• [Aim of the task]: Pull out each line of the records holding the string "linecap".

:: Recorded data ::

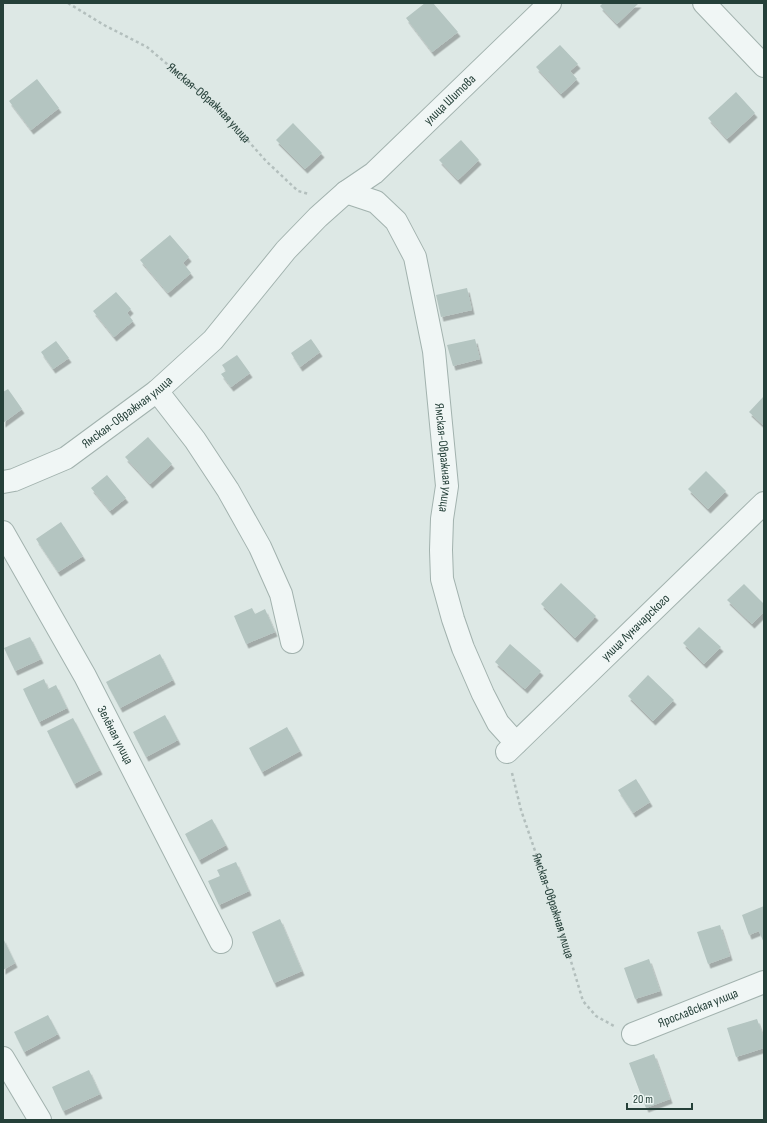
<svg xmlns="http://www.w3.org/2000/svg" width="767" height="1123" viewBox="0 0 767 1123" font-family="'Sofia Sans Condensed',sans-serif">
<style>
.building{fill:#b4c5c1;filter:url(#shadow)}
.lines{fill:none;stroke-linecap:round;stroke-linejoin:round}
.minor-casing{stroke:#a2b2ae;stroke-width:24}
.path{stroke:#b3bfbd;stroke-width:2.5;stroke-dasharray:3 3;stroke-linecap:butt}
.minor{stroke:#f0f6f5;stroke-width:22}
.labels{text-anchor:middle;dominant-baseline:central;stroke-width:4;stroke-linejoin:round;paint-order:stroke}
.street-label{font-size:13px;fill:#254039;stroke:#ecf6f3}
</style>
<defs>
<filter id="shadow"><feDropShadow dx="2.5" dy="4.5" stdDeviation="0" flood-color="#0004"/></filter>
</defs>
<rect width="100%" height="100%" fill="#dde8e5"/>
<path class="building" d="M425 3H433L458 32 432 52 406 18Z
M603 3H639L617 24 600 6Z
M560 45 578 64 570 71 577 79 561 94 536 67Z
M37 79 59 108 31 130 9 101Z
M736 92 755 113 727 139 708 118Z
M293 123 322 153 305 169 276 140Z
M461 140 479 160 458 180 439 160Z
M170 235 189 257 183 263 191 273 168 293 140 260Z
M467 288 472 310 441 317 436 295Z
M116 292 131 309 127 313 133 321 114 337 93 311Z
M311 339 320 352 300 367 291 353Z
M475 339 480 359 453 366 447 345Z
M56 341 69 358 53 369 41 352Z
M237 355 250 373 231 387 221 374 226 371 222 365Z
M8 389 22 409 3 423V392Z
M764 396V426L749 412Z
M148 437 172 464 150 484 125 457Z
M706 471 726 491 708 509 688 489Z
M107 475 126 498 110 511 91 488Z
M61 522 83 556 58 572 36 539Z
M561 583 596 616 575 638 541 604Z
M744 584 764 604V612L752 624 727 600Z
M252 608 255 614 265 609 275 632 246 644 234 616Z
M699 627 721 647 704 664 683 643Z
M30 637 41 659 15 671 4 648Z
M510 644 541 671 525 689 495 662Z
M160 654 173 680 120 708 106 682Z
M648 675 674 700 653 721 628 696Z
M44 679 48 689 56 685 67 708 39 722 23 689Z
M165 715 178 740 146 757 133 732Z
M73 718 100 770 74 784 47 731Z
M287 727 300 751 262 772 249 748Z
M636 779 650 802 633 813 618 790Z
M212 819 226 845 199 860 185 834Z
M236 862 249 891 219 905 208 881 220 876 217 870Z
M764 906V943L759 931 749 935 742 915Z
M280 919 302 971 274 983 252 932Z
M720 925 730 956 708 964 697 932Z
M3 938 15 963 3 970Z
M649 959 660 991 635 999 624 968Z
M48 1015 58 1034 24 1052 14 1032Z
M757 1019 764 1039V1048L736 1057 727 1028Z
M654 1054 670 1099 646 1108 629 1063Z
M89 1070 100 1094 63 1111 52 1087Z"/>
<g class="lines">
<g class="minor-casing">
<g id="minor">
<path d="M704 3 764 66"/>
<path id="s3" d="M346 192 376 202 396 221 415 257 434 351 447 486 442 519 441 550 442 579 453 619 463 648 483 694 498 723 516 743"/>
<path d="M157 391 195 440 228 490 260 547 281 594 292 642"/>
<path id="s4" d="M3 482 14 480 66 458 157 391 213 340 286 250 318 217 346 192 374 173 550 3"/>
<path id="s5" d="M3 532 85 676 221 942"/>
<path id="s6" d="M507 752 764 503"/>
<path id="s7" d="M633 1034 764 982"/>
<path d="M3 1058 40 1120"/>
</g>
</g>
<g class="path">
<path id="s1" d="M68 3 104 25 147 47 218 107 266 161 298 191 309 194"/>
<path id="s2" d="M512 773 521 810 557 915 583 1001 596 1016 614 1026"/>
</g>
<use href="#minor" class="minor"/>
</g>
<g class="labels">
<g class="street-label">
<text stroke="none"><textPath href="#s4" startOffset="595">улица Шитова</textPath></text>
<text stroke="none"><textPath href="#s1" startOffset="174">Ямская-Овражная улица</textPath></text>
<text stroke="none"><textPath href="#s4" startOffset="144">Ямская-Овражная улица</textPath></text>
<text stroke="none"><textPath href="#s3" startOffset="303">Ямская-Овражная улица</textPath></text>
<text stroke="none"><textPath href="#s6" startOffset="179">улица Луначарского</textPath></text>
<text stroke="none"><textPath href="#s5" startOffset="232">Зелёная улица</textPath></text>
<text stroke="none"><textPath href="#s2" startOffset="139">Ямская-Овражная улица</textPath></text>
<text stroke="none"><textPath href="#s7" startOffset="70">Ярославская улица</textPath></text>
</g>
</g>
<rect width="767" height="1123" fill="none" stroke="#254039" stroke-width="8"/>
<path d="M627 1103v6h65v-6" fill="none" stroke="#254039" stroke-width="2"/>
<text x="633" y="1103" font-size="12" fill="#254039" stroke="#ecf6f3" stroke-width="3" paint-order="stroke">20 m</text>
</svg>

:::

• [Output for this task]:
.lines{fill:none;stroke-linecap:round;stroke-linejoin:round}
.path{stroke:#b3bfbd;stroke-width:2.5;stroke-dasharray:3 3;stroke-linecap:butt}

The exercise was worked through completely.